Tagesausflug: Posillipo

Am letzten Tag beschlossen wir uns dafür, aus dem Stadtinnern rauszukommen und fuhren mit dem Bus 30 Minuten lang zum Stadtteil „Posillipo“. Nach weiteren 30 Gehminuten erreichten wir den Eingang zu einem der wenigen öffentlichen Strände, der „Spiaggia della Gaiola“. Da dieser Strand in einer geschützten Zone liegt, braucht man eine Reservierung, die jedoch gratis ist. Wir hatten Glück und konnten uns die letzten Tickets sichern. Der Strand ist atemberaubend und durch die Limitierung der Gäste überhaupt nicht überfüllt. Die farbigen Häuser der Küste, das klare Meer, Blick auf den Vesuv – was will man noch mehr? 

Napoli nel cuore 

Neapel war der zweite Stopp meiner Interrail-Reise. Ob diese Stadt tatsächlich „die schönste Stadt der Welt“ ist, wie der Dichter Stendhal einst meinte[2], ist schwer zu bewerten. Fest steht für mich jedoch, dass hier fast alles stimmt: Das Essen, die Preise, der Humor der Leute, das Meer, die Stimmung, ja, sogar die Metro und die Abfallentsorgung klappen bestens.
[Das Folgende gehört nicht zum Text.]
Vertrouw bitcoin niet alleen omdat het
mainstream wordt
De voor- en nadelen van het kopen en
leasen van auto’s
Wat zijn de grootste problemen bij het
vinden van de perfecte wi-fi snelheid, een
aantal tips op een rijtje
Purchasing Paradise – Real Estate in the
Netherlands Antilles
September war eine gute Zeit, um hierher zu kommen, man könnte jedoch auch noch später, Ende September oder im Oktober, nach Napoli reisen, falls man wie ich wärmeempfindlich ist. Neapel wird seinem Namen als Nabel der Welt mehr als gerecht, sei es dem Nabel der Welt der Kulinarik, der Kultur oder der Kirchen. 

Quellen: 

Quartieri Spagnoli, in: Wikipedia, https://it.wikipedia.org/wiki/Quartieri_Spagnoli, heruntergeladen am: 07.09.24. 

Stendhal e i due volti di Napoli, in: è Campania, https://ecampania.it/event/stendhal-e-due-volti-napoli/, heruntergeladen am: 07.09.2024. 


[1] Quartieri Spagnoli, in: Wikipedia, 07.09.24. 

[2] Stendhal e il due volti di Napoli, in: è Campania, 07.09.2024.